- Spanish release poster
- Spanish: El autor
- Directed by: Manuel Martín Cuenca
- Written by: Manuel Martín Cuenca Alejandro Hernández;
- Produced by: Mónica Lozano; Gonzalo Salazar-Simpson; David Naranjo; Manuel Martín Cuenca;
- Starring: Javier Gutiérrez; María León; Antonio de la Torre; Adriana Paz; Tenoch Huerta; Adelfa Calvo; José Carlos Carmona;
- Cinematography: Pau Esteve
- Edited by: Ángel Hernández Zoido
- Music by: José Luis Perales; Pablo Perales Carrasco;
- Production companies: Icónica Producciones; Lazona Films; La Loma Blanca PC;
- Release dates: 9 September 2017 (Toronto); 17 November 2017 (Spain);
- Running time: 112 minutes
- Countries: Spain; Mexico;
- Languages: Spanish; English;

= The Motive (film) =

The Motive (El autor) is a 2017 Spanish-Mexican drama film directed by Manuel Martín Cuenca, from a screenplay by Alejandro Hernández and Martín Cuenca. It stars Javier Gutiérrez, María León and Antonio de la Torre.

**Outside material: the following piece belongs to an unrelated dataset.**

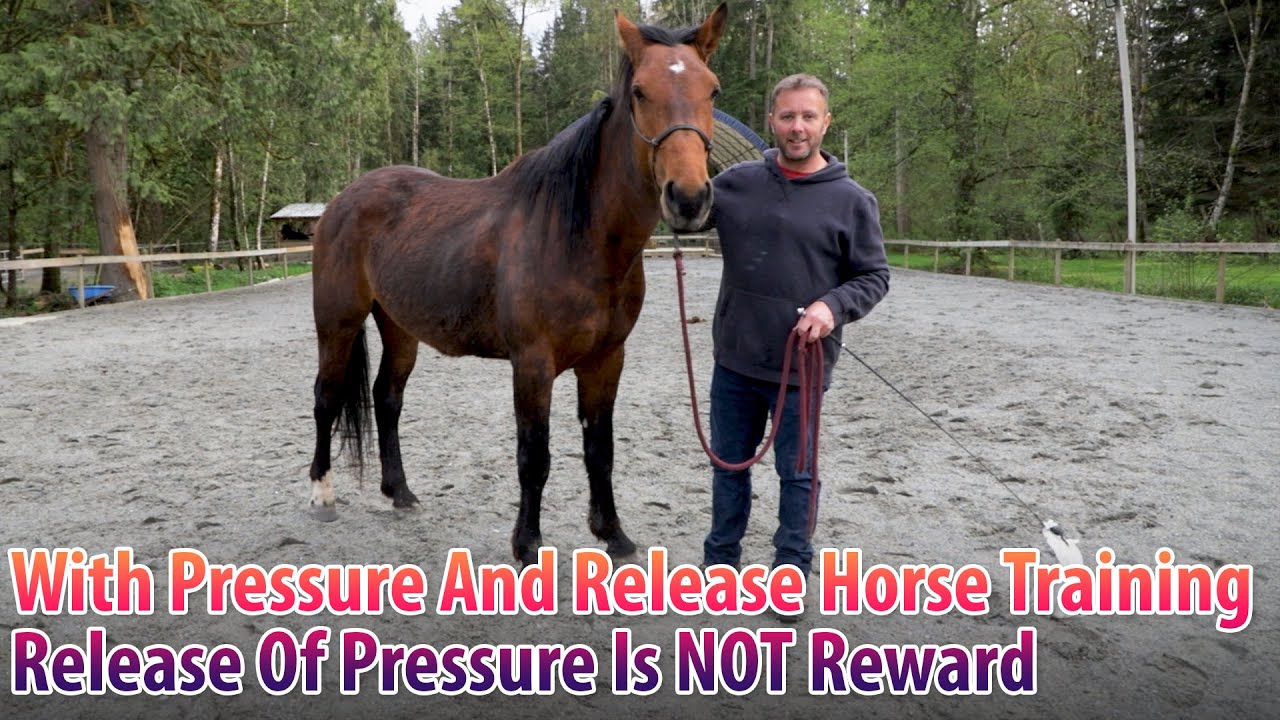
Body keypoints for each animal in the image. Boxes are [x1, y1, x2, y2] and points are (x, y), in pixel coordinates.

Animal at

The film premiered at the 2017 Toronto International Film Festival.

==Plot==
Álvaro separates from his wife Amanda, an elated best-seller writer, and motivated by her success, makes up his mind to write a great novel. Problem is, he lacks talent and imagination. He figures out that great fiction is drawn from reality, and he begins to manipulate his neighbors and to get involved in their lives in order to find inspiration for his writing.

==Reception==
===Critical reception===
On review aggregator website Rotten Tomatoes, the film holds an approval rating of 60%, based on 20 reviews, and an average rating of 6.8/10.

=== Accolades ===

| Year | Award | Category | Nominee(s) | Result | Ref. |
| 2018 | 23rd Forqué Awards | Best Film |  | Won |  |
| Best Actor | Javier Gutiérrez | Won |
| Best Actress | Adelfa Calvo | Nominated |
| 5th Feroz Awards | Best Drama |  | Nominated |  |
| Best Director | Manuel Martín Cuenca | Nominated |
| Best Screenplay | Alejandro Hernández, Manuel Martín Cuenca | Nominated |
| Best Actor in a Film | Javier Gutiérrez | Won |
| Best Supporting Actress in a Film | Adelfa Calvo | Won |
| Best Supporting Actor in a Film | Antonio de la Torre | Nominated |
| Best Original Soundtrack | José Luis Perales, Pablo Perales | Nominated |
| Best Trailer | Fernando Vallarino | Nominated |
| 32nd Goya Awards | Best Film |  | Nominated |  |
| Best Director | Manuel Martín Cuenca | Nominated |
| Best Adapted Screenplay | Alejandro Hernández, Manuel Martín Cuenca | Nominated |
| Best Actor | Javier Gutiérrez | Won |
| Best Supporting Actress | Adelfa Calvo | Won |
| Best Supporting Actor | Antonio de la Torre | Nominated |
| Best New Actress | Adriana Paz | Nominated |
| Best Sound | Daniel de Zayas, Pelayo Gutiérrez, Alberto Ovejero | Nominated |
| Best Original Song | "Algunas veces" by José Luis Perales | Nominated |
| 27th Actors and Actresses Union Awards | Best Film Actor in a Leading Role | Javier Gutiérrez | Won |  |
| Best Film Actress in a Secondary Role | Adelfa Calvo | Won |
| Best Film Actor in a Secondary Role | Antonio de la Torre | Nominated |
| 5th Platino Awards | Best Actor | Javier Gutiérrez | Nominated |  |

== Trivia ==
Some of the "penguins scene" from Werner Herzog's Encounters at the End of the World is featured in the first scene.